*** DATA PROVIDED
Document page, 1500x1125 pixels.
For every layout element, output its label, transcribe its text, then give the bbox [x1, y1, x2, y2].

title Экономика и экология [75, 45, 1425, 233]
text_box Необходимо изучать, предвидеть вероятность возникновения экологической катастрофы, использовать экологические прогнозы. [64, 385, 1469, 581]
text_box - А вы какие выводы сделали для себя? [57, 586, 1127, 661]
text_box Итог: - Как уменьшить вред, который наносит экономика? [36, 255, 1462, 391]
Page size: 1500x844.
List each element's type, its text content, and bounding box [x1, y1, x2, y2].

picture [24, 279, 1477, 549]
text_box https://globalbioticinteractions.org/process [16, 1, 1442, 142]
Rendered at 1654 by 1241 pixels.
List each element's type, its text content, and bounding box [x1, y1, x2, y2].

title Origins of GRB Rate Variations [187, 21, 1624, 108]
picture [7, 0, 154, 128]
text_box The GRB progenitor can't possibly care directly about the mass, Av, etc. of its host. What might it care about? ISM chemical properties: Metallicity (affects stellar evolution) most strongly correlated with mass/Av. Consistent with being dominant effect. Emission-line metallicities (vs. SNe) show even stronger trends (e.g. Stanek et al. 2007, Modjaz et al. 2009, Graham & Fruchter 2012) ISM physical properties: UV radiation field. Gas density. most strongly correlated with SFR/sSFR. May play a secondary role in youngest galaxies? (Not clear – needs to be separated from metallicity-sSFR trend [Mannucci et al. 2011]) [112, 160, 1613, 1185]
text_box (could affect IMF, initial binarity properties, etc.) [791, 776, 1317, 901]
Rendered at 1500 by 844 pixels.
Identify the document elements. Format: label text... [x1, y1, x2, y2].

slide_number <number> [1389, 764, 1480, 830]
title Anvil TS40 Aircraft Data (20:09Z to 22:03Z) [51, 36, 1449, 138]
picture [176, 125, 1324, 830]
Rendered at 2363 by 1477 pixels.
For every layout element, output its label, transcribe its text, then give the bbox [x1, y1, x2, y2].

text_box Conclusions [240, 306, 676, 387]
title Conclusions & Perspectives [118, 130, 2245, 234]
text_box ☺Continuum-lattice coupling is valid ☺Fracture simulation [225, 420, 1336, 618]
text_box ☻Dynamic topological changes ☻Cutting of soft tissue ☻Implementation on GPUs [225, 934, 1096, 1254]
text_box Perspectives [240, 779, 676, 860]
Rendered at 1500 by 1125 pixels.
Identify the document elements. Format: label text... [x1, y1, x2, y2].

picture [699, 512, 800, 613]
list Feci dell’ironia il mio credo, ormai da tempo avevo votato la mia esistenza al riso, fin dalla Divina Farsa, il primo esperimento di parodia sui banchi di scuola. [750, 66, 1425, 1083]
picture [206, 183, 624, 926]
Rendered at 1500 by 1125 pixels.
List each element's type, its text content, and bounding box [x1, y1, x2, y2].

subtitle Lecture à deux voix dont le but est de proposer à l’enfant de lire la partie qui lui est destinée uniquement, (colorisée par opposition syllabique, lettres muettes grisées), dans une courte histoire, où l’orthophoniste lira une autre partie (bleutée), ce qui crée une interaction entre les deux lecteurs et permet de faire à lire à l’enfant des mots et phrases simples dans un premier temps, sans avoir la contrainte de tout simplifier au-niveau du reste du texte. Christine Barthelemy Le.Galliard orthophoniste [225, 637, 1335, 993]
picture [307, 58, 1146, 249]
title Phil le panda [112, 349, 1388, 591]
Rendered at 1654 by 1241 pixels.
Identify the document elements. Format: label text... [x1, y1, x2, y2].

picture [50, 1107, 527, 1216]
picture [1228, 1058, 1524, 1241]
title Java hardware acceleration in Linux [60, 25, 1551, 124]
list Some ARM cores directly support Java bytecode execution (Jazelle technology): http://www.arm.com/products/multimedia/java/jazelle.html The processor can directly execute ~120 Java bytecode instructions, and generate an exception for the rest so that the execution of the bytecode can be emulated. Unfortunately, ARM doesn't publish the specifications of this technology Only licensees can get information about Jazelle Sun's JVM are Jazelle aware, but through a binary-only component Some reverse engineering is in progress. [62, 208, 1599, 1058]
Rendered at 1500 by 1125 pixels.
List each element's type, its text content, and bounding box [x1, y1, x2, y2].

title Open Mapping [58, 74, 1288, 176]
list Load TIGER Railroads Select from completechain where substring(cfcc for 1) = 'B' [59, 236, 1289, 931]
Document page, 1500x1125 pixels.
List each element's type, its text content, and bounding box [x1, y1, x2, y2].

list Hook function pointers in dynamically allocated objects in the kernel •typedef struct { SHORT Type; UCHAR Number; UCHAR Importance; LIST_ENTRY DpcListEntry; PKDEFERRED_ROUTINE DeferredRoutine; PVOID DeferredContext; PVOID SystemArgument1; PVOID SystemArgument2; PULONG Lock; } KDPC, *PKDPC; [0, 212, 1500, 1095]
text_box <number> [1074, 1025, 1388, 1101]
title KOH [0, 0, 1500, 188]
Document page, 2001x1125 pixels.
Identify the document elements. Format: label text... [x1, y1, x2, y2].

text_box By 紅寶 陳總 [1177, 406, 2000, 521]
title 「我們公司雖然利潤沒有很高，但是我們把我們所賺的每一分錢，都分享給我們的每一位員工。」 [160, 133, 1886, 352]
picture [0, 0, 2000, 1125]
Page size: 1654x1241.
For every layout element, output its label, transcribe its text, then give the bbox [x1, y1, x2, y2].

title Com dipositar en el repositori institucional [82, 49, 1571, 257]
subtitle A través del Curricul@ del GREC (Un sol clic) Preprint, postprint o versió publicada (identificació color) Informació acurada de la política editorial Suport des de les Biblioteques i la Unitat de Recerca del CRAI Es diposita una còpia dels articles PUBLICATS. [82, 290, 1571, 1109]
******
__EXERCISE REQUIREMENTS__. Retype every line of the items above, character for character, with nothing changed.

__SOLUTION__.
Document page, 1500x1125 pixels.
For every layout element, output its label, transcribe its text, then give the bbox [x1, y1, x2, y2].

title Экономика и экология [75, 45, 1425, 233]
text_box Необходимо изучать, предвидеть вероятность возникновения экологической катастрофы, использовать экологические прогнозы. [64, 385, 1469, 581]
text_box - А вы какие выводы сделали для себя? [57, 586, 1127, 661]
text_box Итог: - Как уменьшить вред, который наносит экономика? [36, 255, 1462, 391]
Page size: 1500x844.
List each element's type, its text content, and bounding box [x1, y1, x2, y2].

picture [24, 279, 1477, 549]
text_box https://globalbioticinteractions.org/process [16, 1, 1442, 142]
Rendered at 1654 by 1241 pixels.
List each element's type, its text content, and bounding box [x1, y1, x2, y2].

title Origins of GRB Rate Variations [187, 21, 1624, 108]
picture [7, 0, 154, 128]
text_box The GRB progenitor can't possibly care directly about the mass, Av, etc. of its host. What might it care about? ISM chemical properties: Metallicity (affects stellar evolution) most strongly correlated with mass/Av. Consistent with being dominant effect. Emission-line metallicities (vs. SNe) show even stronger trends (e.g. Stanek et al. 2007, Modjaz et al. 2009, Graham & Fruchter 2012) ISM physical properties: UV radiation field. Gas density. most strongly correlated with SFR/sSFR. May play a secondary role in youngest galaxies? (Not clear – needs to be separated from metallicity-sSFR trend [Mannucci et al. 2011]) [112, 160, 1613, 1185]
text_box (could affect IMF, initial binarity properties, etc.) [791, 776, 1317, 901]
Rendered at 1500 by 844 pixels.
Identify the document elements. Format: label text... [x1, y1, x2, y2].

slide_number <number> [1389, 764, 1480, 830]
title Anvil TS40 Aircraft Data (20:09Z to 22:03Z) [51, 36, 1449, 138]
picture [176, 125, 1324, 830]
Rendered at 2363 by 1477 pixels.
For every layout element, output its label, transcribe its text, then give the bbox [x1, y1, x2, y2].

text_box Conclusions [240, 306, 676, 387]
title Conclusions & Perspectives [118, 130, 2245, 234]
text_box ☺Continuum-lattice coupling is valid ☺Fracture simulation [225, 420, 1336, 618]
text_box ☻Dynamic topological changes ☻Cutting of soft tissue ☻Implementation on GPUs [225, 934, 1096, 1254]
text_box Perspectives [240, 779, 676, 860]
Rendered at 1500 by 1125 pixels.
Identify the document elements. Format: label text... [x1, y1, x2, y2].

picture [699, 512, 800, 613]
list Feci dell’ironia il mio credo, ormai da tempo avevo votato la mia esistenza al riso, fin dalla Divina Farsa, il primo esperimento di parodia sui banchi di scuola. [750, 66, 1425, 1083]
picture [206, 183, 624, 926]
Rendered at 1500 by 1125 pixels.
List each element's type, its text content, and bounding box [x1, y1, x2, y2].

subtitle Lecture à deux voix dont le but est de proposer à l’enfant de lire la partie qui lui est destinée uniquement, (colorisée par opposition syllabique, lettres muettes grisées), dans une courte histoire, où l’orthophoniste lira une autre partie (bleutée), ce qui crée une interaction entre les deux lecteurs et permet de faire à lire à l’enfant des mots et phrases simples dans un premier temps, sans avoir la contrainte de tout simplifier au-niveau du reste du texte. Christine Barthelemy Le.Galliard orthophoniste [225, 637, 1335, 993]
picture [307, 58, 1146, 249]
title Phil le panda [112, 349, 1388, 591]
Rendered at 1654 by 1241 pixels.
Identify the document elements. Format: label text... [x1, y1, x2, y2].

picture [50, 1107, 527, 1216]
picture [1228, 1058, 1524, 1241]
title Java hardware acceleration in Linux [60, 25, 1551, 124]
list Some ARM cores directly support Java bytecode execution (Jazelle technology): http://www.arm.com/products/multimedia/java/jazelle.html The processor can directly execute ~120 Java bytecode instructions, and generate an exception for the rest so that the execution of the bytecode can be emulated. Unfortunately, ARM doesn't publish the specifications of this technology Only licensees can get information about Jazelle Sun's JVM are Jazelle aware, but through a binary-only component Some reverse engineering is in progress. [62, 208, 1599, 1058]
Rendered at 1500 by 1125 pixels.
List each element's type, its text content, and bounding box [x1, y1, x2, y2].

title Open Mapping [58, 74, 1288, 176]
list Load TIGER Railroads Select from completechain where substring(cfcc for 1) = 'B' [59, 236, 1289, 931]
Document page, 1500x1125 pixels.
List each element's type, its text content, and bounding box [x1, y1, x2, y2].

list Hook function pointers in dynamically allocated objects in the kernel •typedef struct { SHORT Type; UCHAR Number; UCHAR Importance; LIST_ENTRY DpcListEntry; PKDEFERRED_ROUTINE DeferredRoutine; PVOID DeferredContext; PVOID SystemArgument1; PVOID SystemArgument2; PULONG Lock; } KDPC, *PKDPC; [0, 212, 1500, 1095]
text_box <number> [1074, 1025, 1388, 1101]
title KOH [0, 0, 1500, 188]
Document page, 2001x1125 pixels.
Identify the document elements. Format: label text... [x1, y1, x2, y2].

text_box By 紅寶 陳總 [1177, 406, 2000, 521]
title 「我們公司雖然利潤沒有很高，但是我們把我們所賺的每一分錢，都分享給我們的每一位員工。」 [160, 133, 1886, 352]
picture [0, 0, 2000, 1125]
Page size: 1654x1241.
For every layout element, output its label, transcribe its text, then give the bbox [x1, y1, x2, y2].

title Com dipositar en el repositori institucional [82, 49, 1571, 257]
subtitle A través del Curricul@ del GREC (Un sol clic) Preprint, postprint o versió publicada (identificació color) Informació acurada de la política editorial Suport des de les Biblioteques i la Unitat de Recerca del CRAI Es diposita una còpia dels articles PUBLICATS. [82, 290, 1571, 1109]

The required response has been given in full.